Transcribed page contents:
-*-*-
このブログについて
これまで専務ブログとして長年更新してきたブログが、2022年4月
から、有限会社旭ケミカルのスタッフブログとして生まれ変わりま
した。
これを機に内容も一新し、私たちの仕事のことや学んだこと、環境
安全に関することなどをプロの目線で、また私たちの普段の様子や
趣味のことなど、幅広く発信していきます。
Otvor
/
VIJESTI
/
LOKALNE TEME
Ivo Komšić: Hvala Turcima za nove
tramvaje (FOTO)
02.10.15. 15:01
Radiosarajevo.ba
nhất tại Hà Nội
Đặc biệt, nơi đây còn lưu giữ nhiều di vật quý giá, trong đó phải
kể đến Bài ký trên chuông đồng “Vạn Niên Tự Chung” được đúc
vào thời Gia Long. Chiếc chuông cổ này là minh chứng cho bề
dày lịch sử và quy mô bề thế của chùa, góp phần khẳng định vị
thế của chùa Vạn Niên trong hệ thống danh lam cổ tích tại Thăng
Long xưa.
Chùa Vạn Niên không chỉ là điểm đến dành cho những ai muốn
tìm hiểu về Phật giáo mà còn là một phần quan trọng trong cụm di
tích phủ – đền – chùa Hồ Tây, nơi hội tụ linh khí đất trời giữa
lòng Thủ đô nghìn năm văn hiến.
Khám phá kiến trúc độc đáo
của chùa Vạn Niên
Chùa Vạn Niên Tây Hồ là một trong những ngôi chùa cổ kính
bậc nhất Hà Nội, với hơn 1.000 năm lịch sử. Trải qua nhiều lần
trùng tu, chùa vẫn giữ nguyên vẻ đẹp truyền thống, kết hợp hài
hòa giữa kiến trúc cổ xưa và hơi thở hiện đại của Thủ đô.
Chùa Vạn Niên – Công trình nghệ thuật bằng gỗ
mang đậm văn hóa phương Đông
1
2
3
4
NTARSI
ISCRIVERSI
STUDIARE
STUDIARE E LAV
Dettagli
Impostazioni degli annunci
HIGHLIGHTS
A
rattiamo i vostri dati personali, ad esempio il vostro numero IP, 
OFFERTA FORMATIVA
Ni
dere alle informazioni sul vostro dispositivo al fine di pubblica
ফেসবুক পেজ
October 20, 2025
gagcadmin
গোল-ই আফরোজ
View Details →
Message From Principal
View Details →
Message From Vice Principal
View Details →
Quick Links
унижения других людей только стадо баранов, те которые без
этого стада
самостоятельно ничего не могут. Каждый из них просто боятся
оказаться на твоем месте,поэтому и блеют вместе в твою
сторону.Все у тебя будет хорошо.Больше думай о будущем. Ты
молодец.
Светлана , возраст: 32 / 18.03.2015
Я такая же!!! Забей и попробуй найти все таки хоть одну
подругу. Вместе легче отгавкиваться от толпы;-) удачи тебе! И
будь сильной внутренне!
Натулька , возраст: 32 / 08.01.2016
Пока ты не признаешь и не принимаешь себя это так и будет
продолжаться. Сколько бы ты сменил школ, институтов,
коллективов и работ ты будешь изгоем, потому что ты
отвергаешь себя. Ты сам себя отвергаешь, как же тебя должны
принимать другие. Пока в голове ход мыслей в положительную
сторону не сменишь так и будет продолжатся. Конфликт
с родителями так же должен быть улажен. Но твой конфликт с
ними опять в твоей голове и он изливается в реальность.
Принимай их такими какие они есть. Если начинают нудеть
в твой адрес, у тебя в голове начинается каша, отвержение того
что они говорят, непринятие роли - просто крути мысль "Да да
-*-*-
Out of the data above, return each line where the word "thống" can be found.

thế của chùa Vạn Niên trong hệ thống danh lam cổ tích tại Thăng
trùng tu, chùa vẫn giữ nguyên vẻ đẹp truyền thống, kết hợp hài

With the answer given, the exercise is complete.